-- PROBLEM DETAILS --
Starting at the line that contains "Impact/Accomplishment", transcribe each line exactly through the last line of the data. Include nothing else.
========
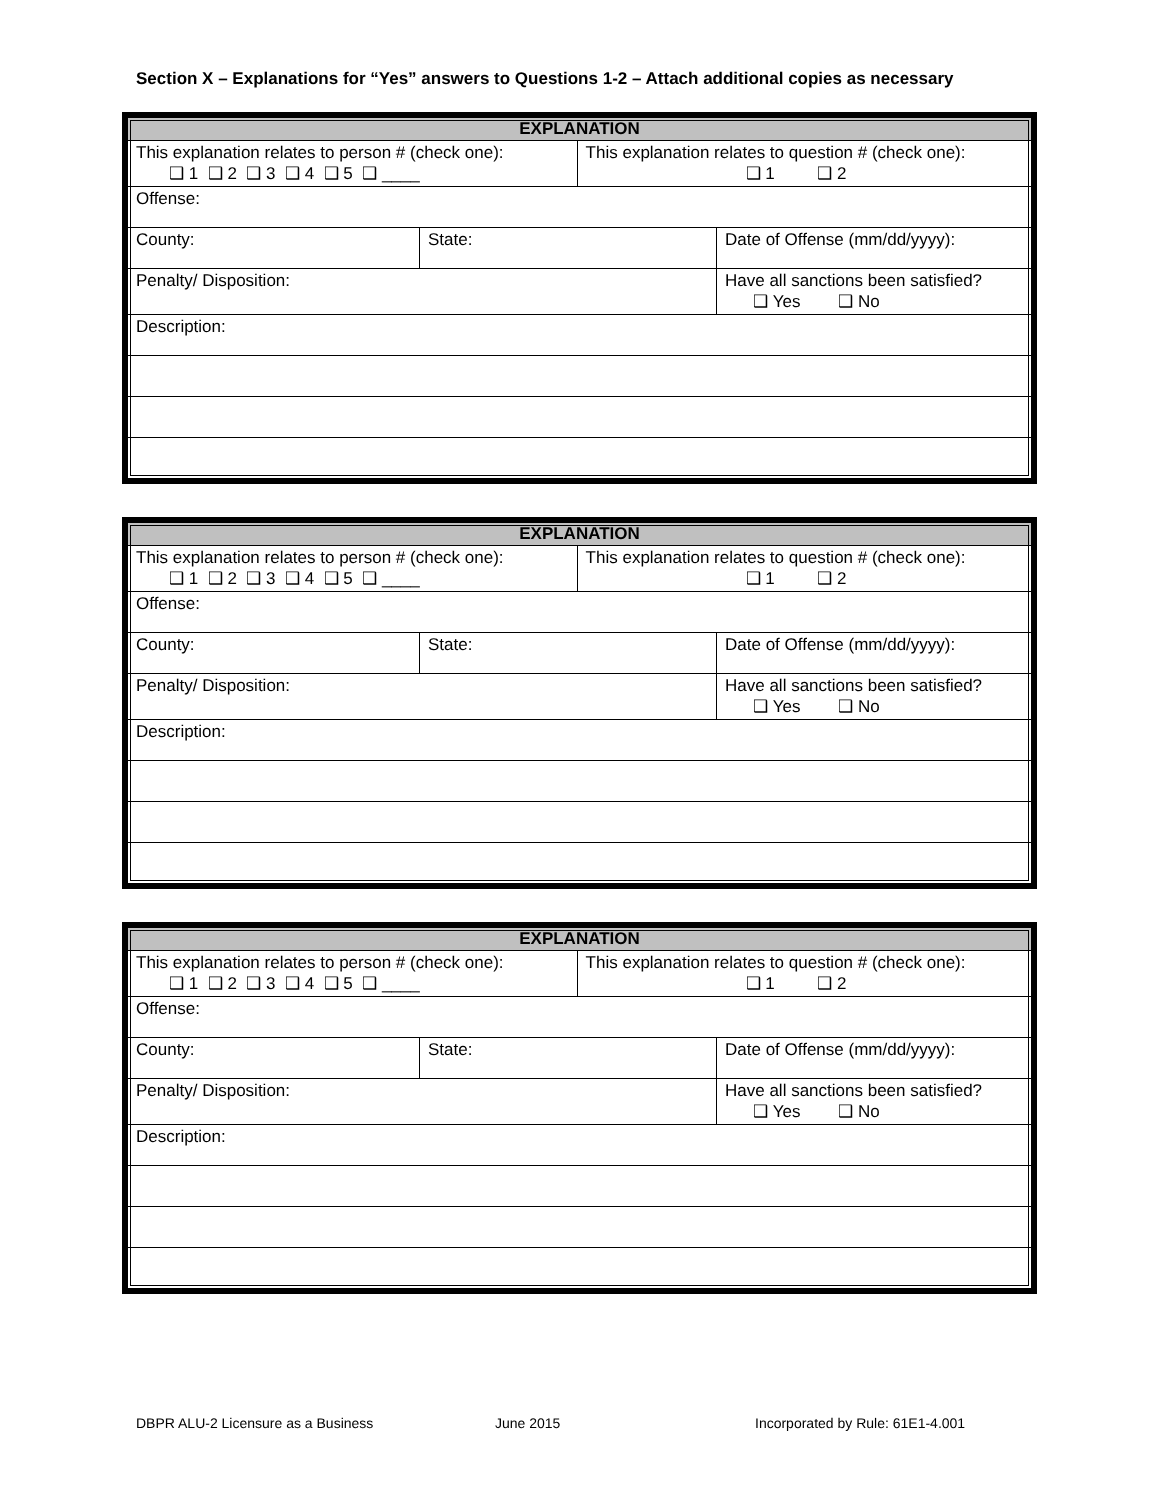Section X – Explanations for “Yes” answers to Questions 1-2 – Attach additional copies as necessary
| EXPLANATION | | | |
| This explanation relates to person # (check one): ❑ 1 ❑ 2 ❑ 3 ❑ 4 ❑ 5 ❑ ____ | | This explanation relates to question # (check one): ❑ 1 ❑ 2 | |
| Offense: | | | |
| County: | State: | | Date of Offense (mm/dd/yyyy): |
| Penalty/ Disposition: | | | Have all sanctions been satisfied? ❑ Yes ❑ No |
| Description: | | | |
| EXPLANATION | | | |
| This explanation relates to person # (check one): ❑ 1 ❑ 2 ❑ 3 ❑ 4 ❑ 5 ❑ ____ | | This explanation relates to question # (check one): ❑ 1 ❑ 2 | |
| Offense: | | | |
| County: | State: | | Date of Offense (mm/dd/yyyy): |
| Penalty/ Disposition: | | | Have all sanctions been satisfied? ❑ Yes ❑ No |
| Description: | | | |
| EXPLANATION | | | |
| This explanation relates to person # (check one): ❑ 1 ❑ 2 ❑ 3 ❑ 4 ❑ 5 ❑ ____ | | This explanation relates to question # (check one): ❑ 1 ❑ 2 | |
| Offense: | | | |
| County: | State: | | Date of Offense (mm/dd/yyyy): |
| Penalty/ Disposition: | | | Have all sanctions been satisfied? ❑ Yes ❑ No |
| Description: | | | |
DBPR ALU-2 Licensure as a Business
June 2015
Incorporated by Rule: 61E1-4.001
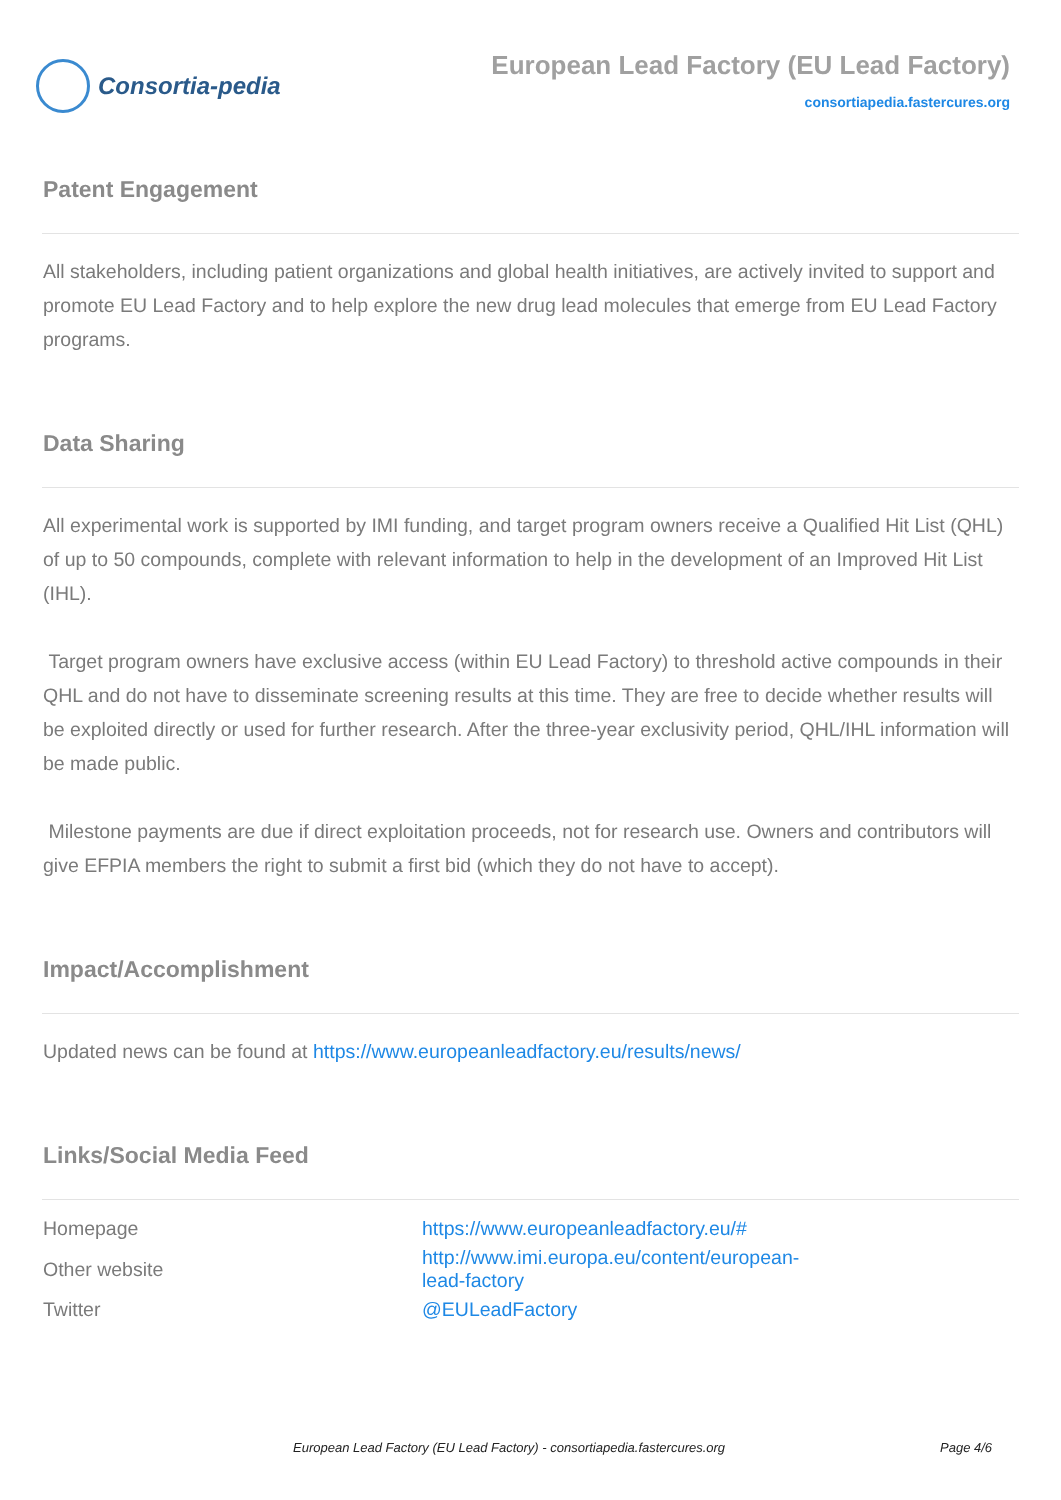Consortia-pedia
European Lead Factory (EU Lead Factory)
consortiapedia.fastercures.org
Patent Engagement
All stakeholders, including patient organizations and global health initiatives, are actively invited to support and promote EU Lead Factory and to help explore the new drug lead molecules that emerge from EU Lead Factory programs.
Data Sharing
All experimental work is supported by IMI funding, and target program owners receive a Qualified Hit List (QHL) of up to 50 compounds, complete with relevant information to help in the development of an Improved Hit List (IHL).
Target program owners have exclusive access (within EU Lead Factory) to threshold active compounds in their QHL and do not have to disseminate screening results at this time. They are free to decide whether results will be exploited directly or used for further research. After the three-year exclusivity period, QHL/IHL information will be made public.
Milestone payments are due if direct exploitation proceeds, not for research use. Owners and contributors will give EFPIA members the right to submit a first bid (which they do not have to accept).
Impact/Accomplishment
Updated news can be found at https://www.europeanleadfactory.eu/results/news/
Links/Social Media Feed
| Homepage | https://www.europeanleadfactory.eu/# |
| Other website | http://www.imi.europa.eu/content/european-lead-factory |
| Twitter | @EULeadFactory |
European Lead Factory (EU Lead Factory) - consortiapedia.fastercures.org Page 4/6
========
-- FINISHED TASK --
Impact/Accomplishment
Updated news can be found at https://www.europeanleadfactory.eu/results/news/
Links/Social Media Feed
| Homepage | https://www.europeanleadfactory.eu/# |
| Other website | http://www.imi.europa.eu/content/european-lead-factory |
| Twitter | @EULeadFactory |
European Lead Factory (EU Lead Factory) - consortiapedia.fastercures.org Page 4/6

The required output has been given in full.